◆ DOCUMENT ◆
---+---

Mailing List Archive

[issue43882] urllib.parse should sanitize urls containing ASCII newline and tabs.
New submission from Senthil Kumaran <senthil@uthcode.com>:

A security issue was reported by Mike Lissner wherein an attacker was able to use `\r\n` in the url path, the urlparse method didn't sanitize and allowed those characters be present in the request.

> In [9]: from urllib.parse import urlsplit
> In [10]: urlsplit("java\nscript:alert('bad')")
> Out[10]: SplitResult(scheme='', netloc='', path="java\nscript:alert('bad')", query='', fragment='')



Firefox and other browsers ignore newlines in the scheme. From
the browser console:

>> new URL("java\nscript:alert(bad)")
<< URL { href: "javascript:alert(bad)", origin: "null", protocol:
"javascript:", username: "", password: "", host: "", hostname: "", port: "", pathname: "alert(bad)", search: ""

Mozilla Developers informed about the controlling specification for URLs is in fact defined by the "URL Spec"
from WHATWG which updates RFC 3986 and specifies that tabs and newlines
should be stripped from the scheme.

---+---

◆ PROBLEMS AND TASKS ◆
**a.** In the urllib.parse issue report, do these statements agree with the text? For each, answer yes or no and quote the deciding words. (i) Mike Lissner reported the security issue. (ii) Firefox keeps newlines that appear in the scheme. (iii) The WHATWG URL Spec says tabs and newlines should be stripped from the scheme.
**b.** Repeat, word for word, the stretch of the urllib.parse issue report from "Firefox and other" through "from the scheme.".

---+---

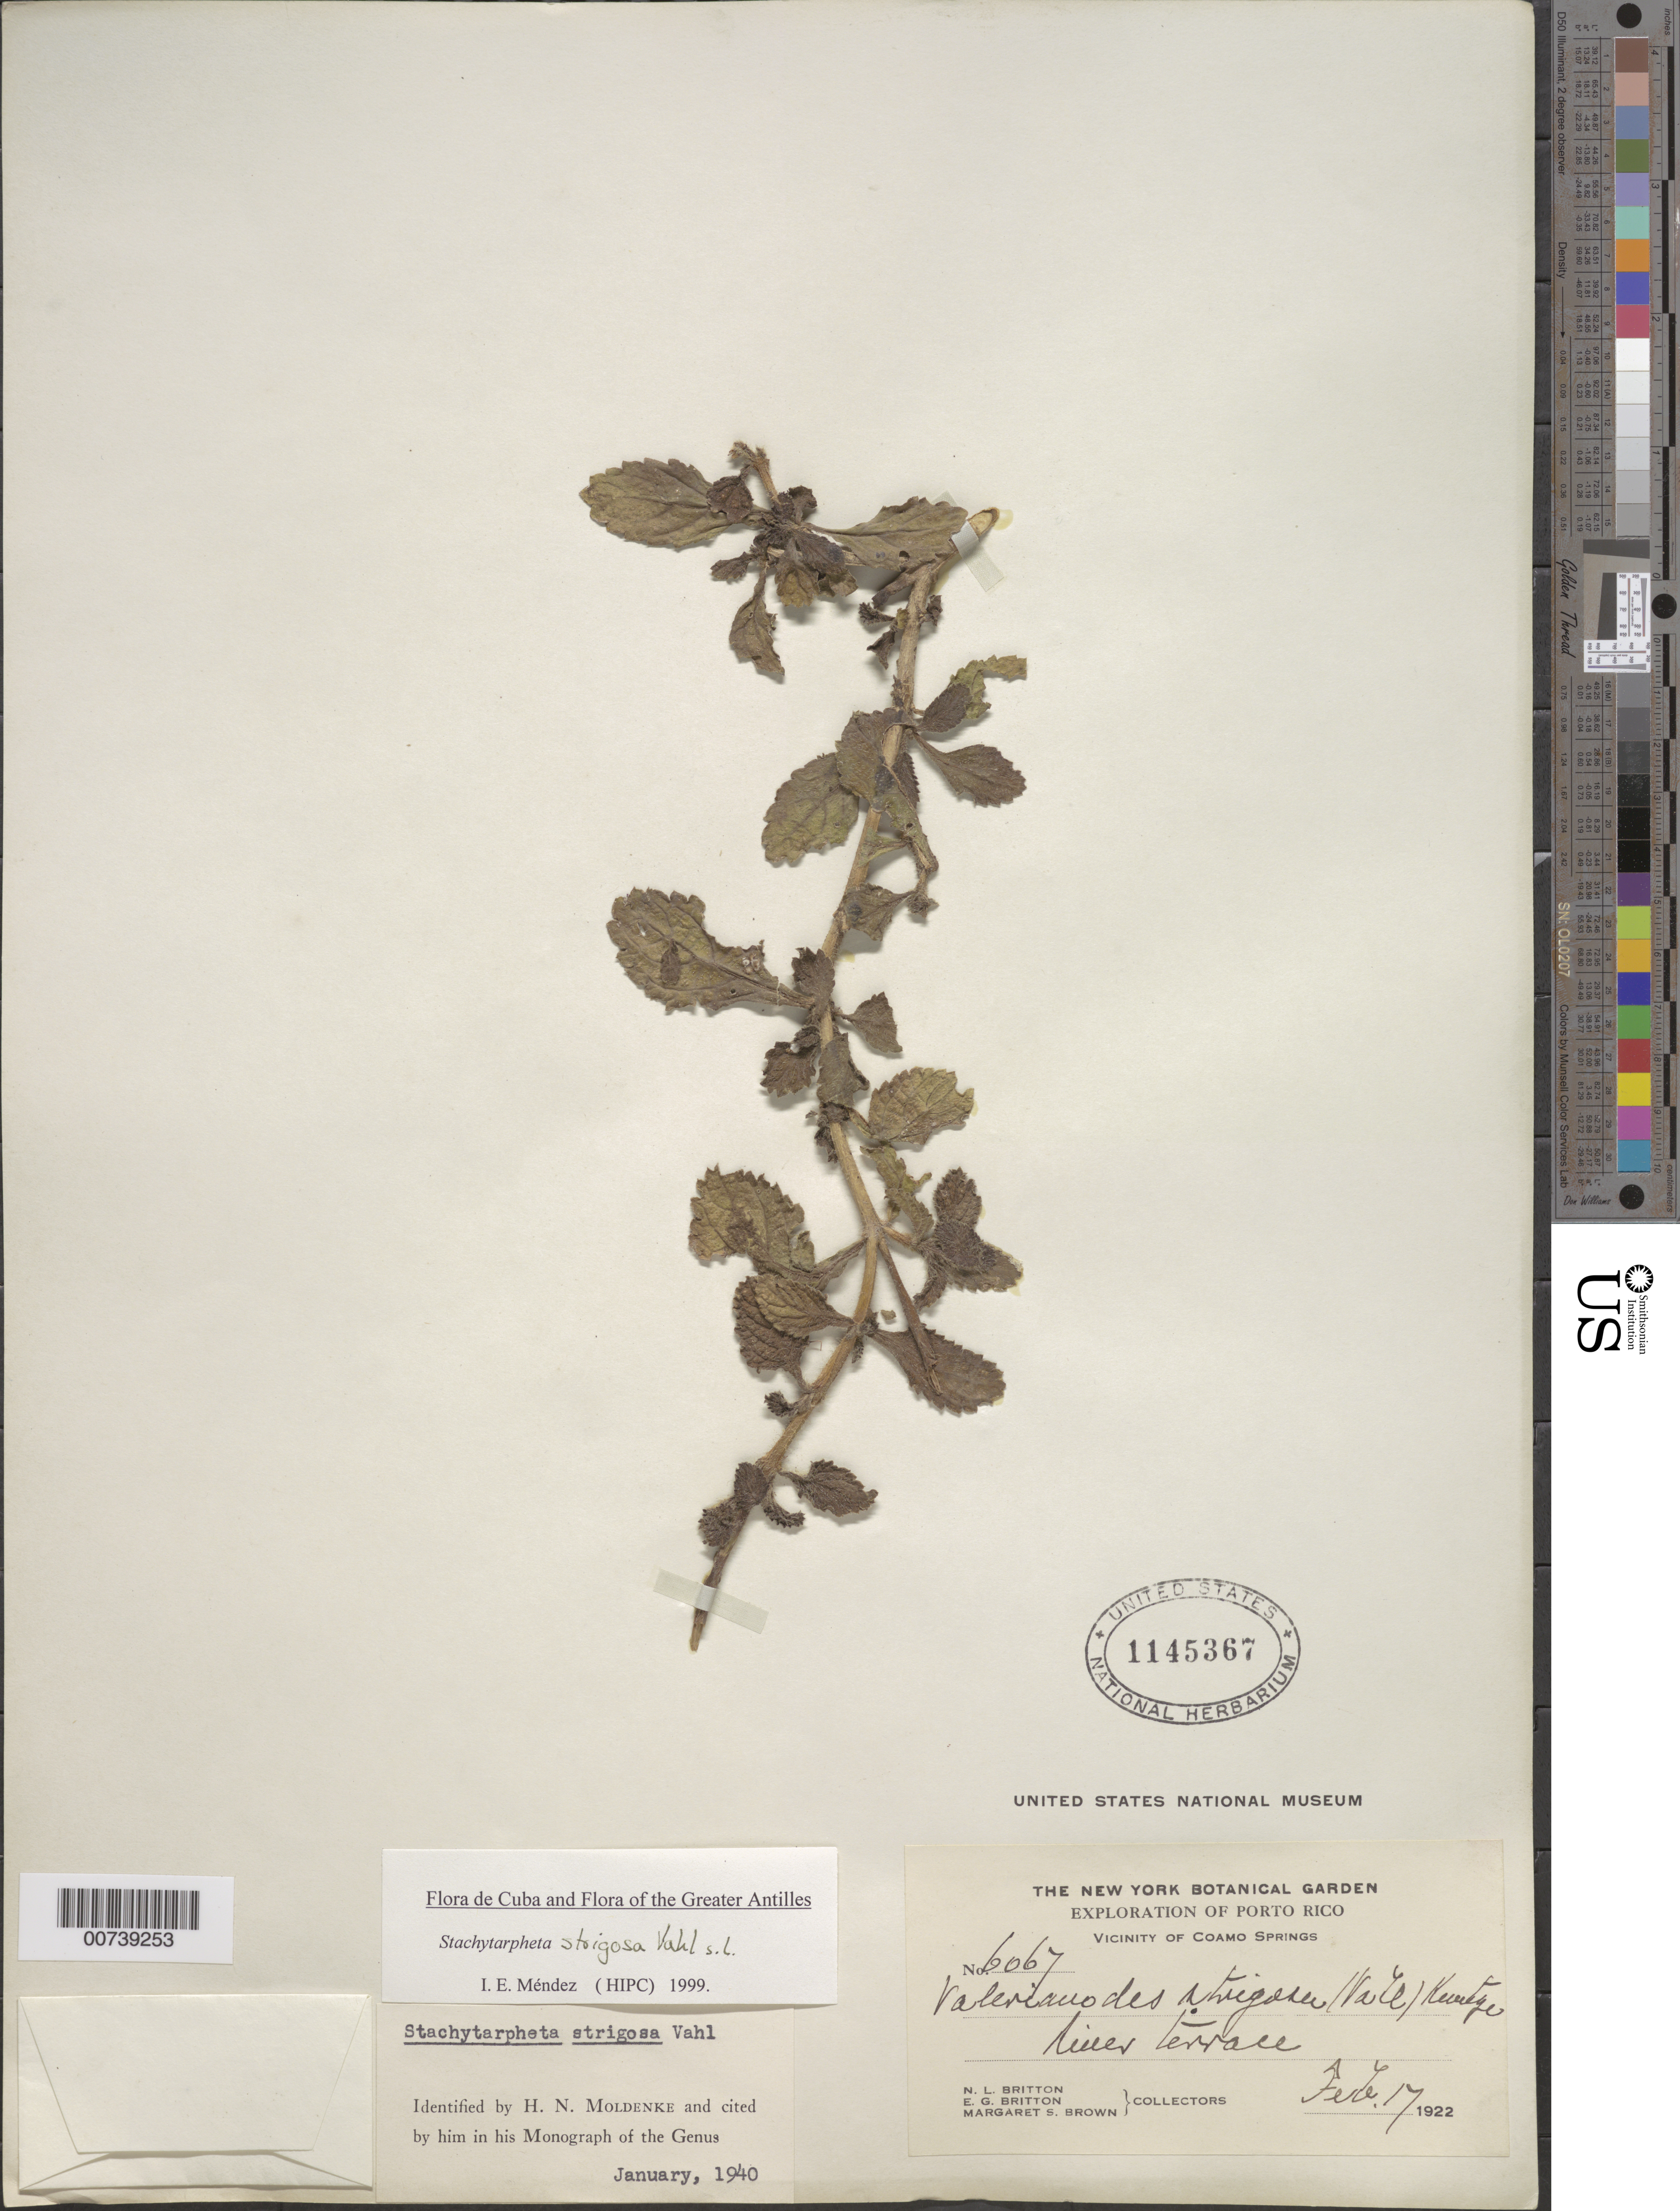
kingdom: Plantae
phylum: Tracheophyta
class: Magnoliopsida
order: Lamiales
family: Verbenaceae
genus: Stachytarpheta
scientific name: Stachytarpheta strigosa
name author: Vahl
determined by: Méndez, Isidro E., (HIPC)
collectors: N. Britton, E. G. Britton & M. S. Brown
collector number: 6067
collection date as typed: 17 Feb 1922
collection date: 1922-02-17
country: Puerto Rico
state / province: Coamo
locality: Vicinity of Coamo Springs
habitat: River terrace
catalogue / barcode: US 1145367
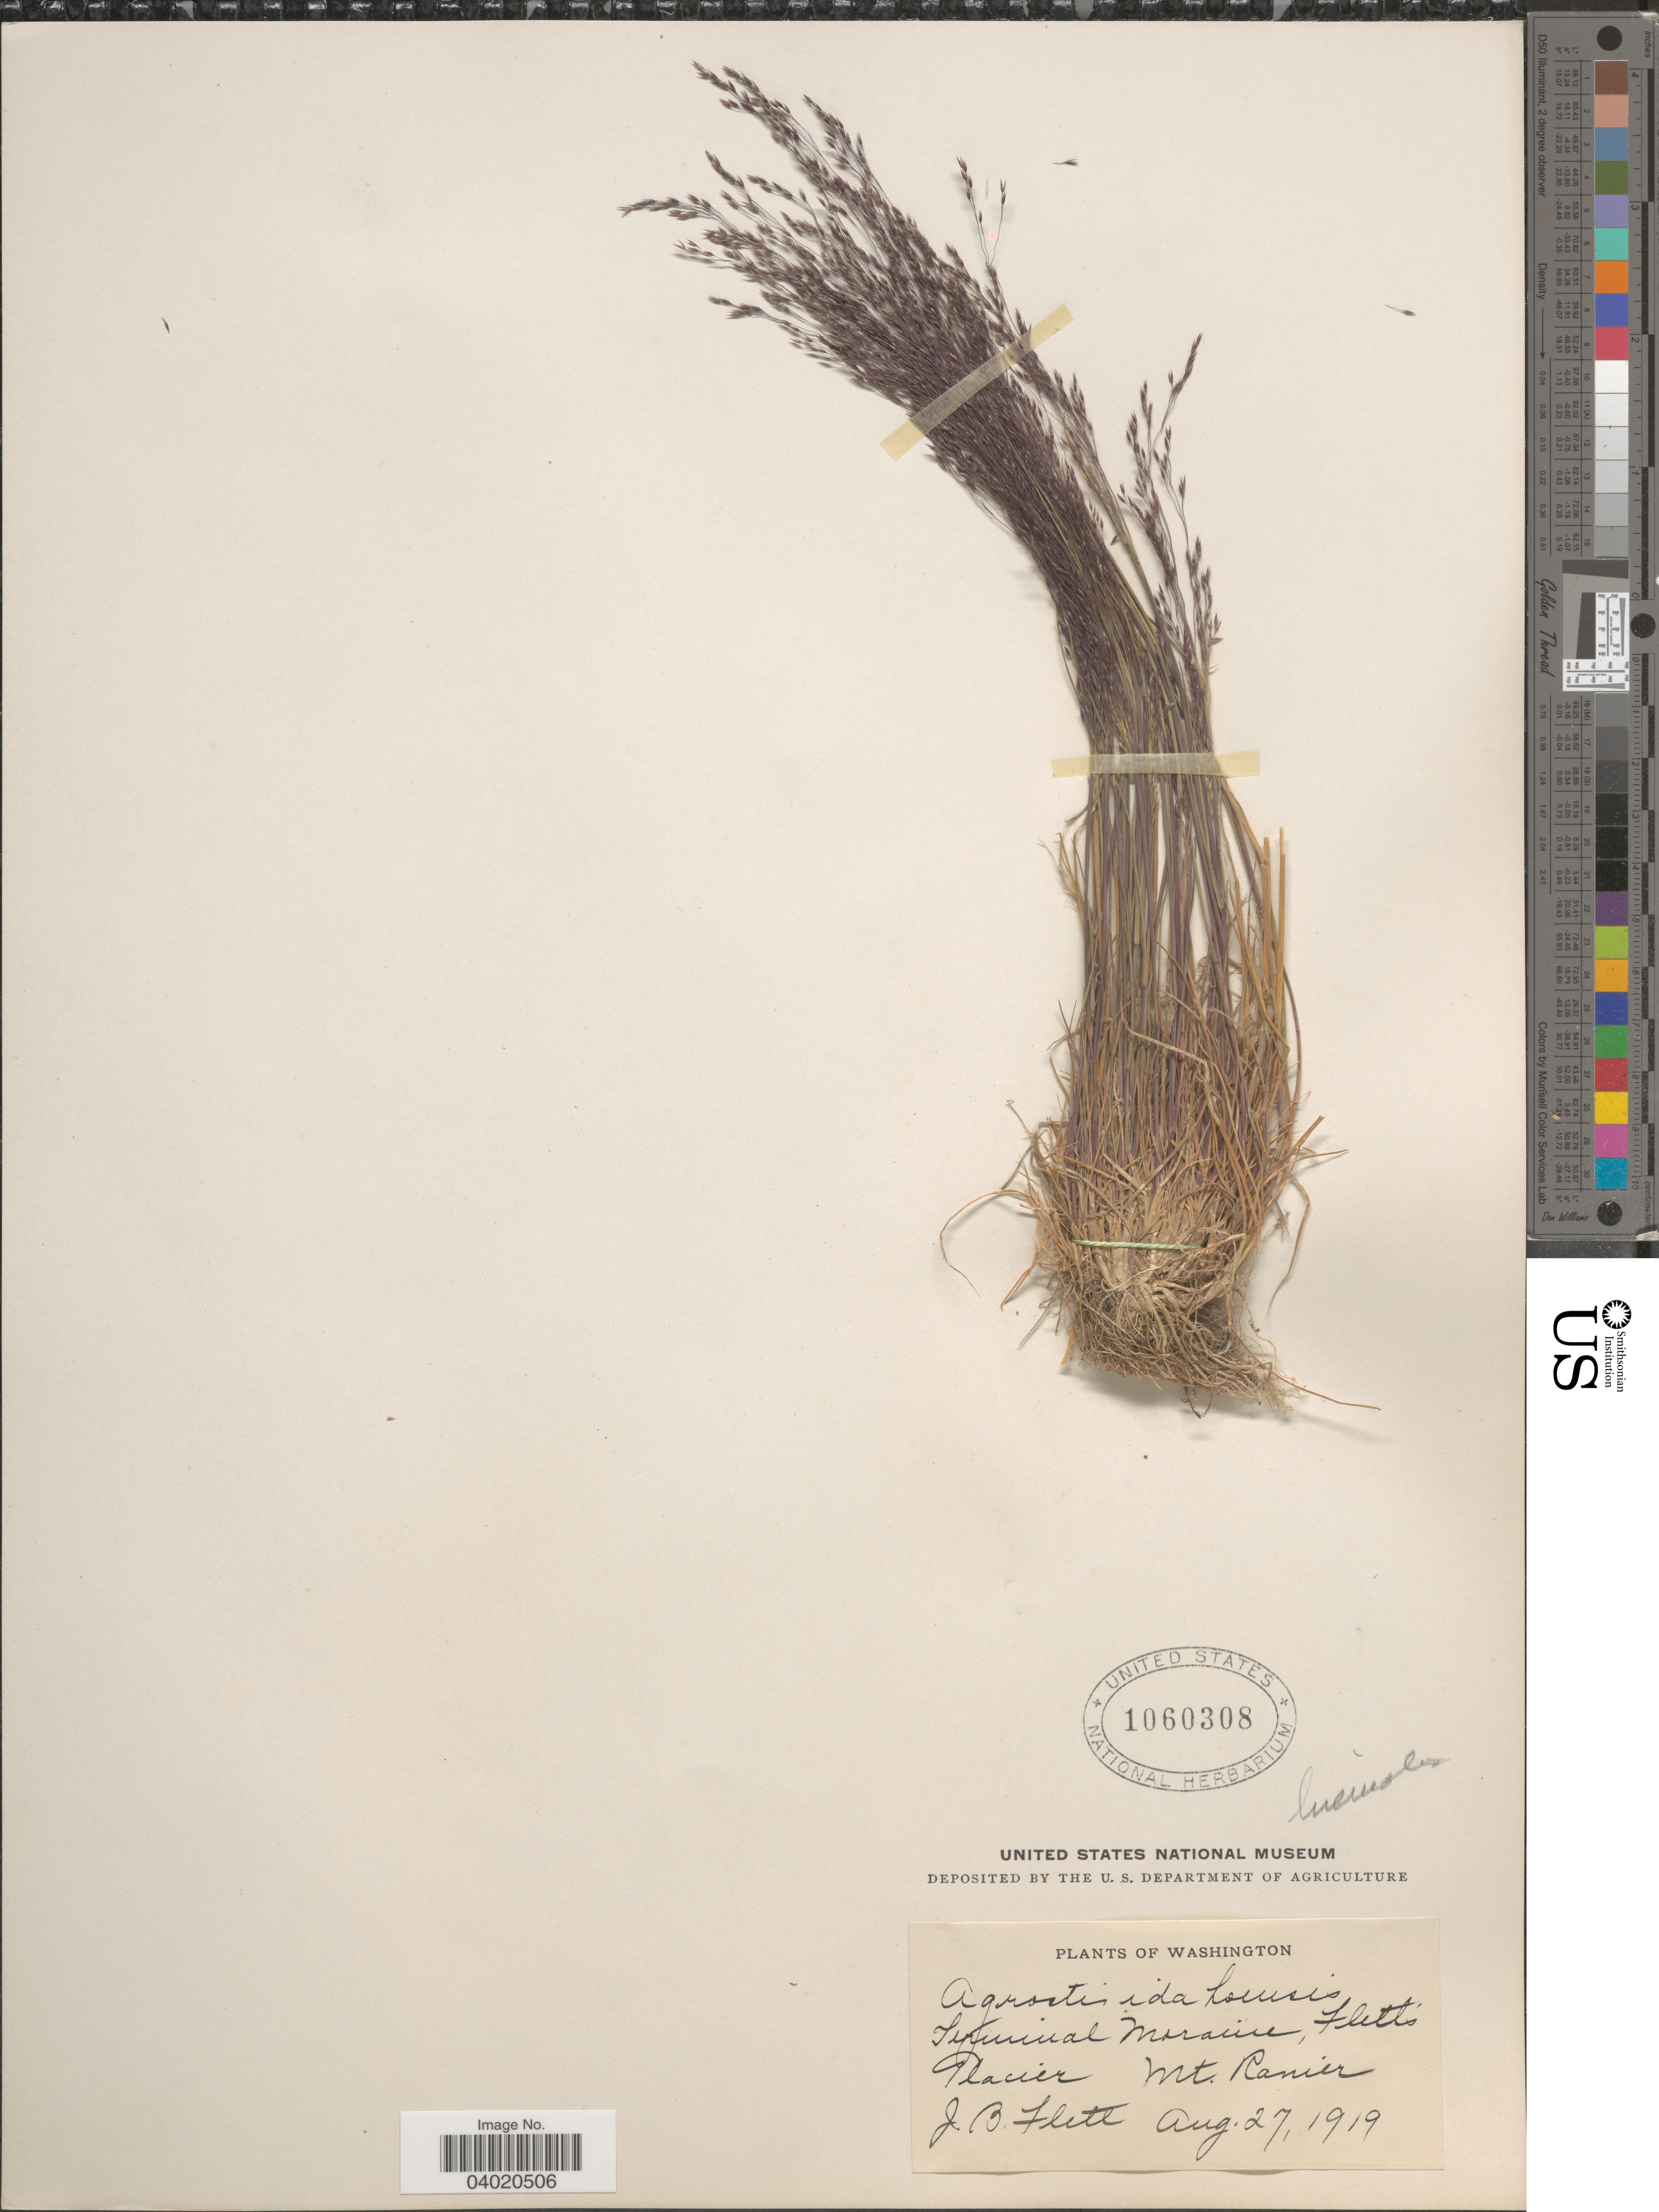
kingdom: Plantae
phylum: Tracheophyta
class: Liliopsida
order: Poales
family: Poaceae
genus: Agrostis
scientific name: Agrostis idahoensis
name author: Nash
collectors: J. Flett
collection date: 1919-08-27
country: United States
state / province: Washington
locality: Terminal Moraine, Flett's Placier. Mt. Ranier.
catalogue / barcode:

---+---

◆ OUTPUTS IN ORDER ◆
**a.**
(i) Yes: "A security issue was reported by Mike Lissner"
(ii) No: "Firefox and other browsers ignore newlines in the scheme."
(iii) Yes: "specifies that tabs and newlines should be stripped from the scheme."

**b.**
Firefox and other browsers ignore newlines in the scheme. From
the browser console:

>> new URL("java\nscript:alert(bad)")
<< URL { href: "javascript:alert(bad)", origin: "null", protocol:
"javascript:", username: "", password: "", host: "", hostname: "", port: "", pathname: "alert(bad)", search: ""

Mozilla Developers informed about the controlling specification for URLs is in fact defined by the "URL Spec"
from WHATWG which updates RFC 3986 and specifies that tabs and newlines
should be stripped from the scheme.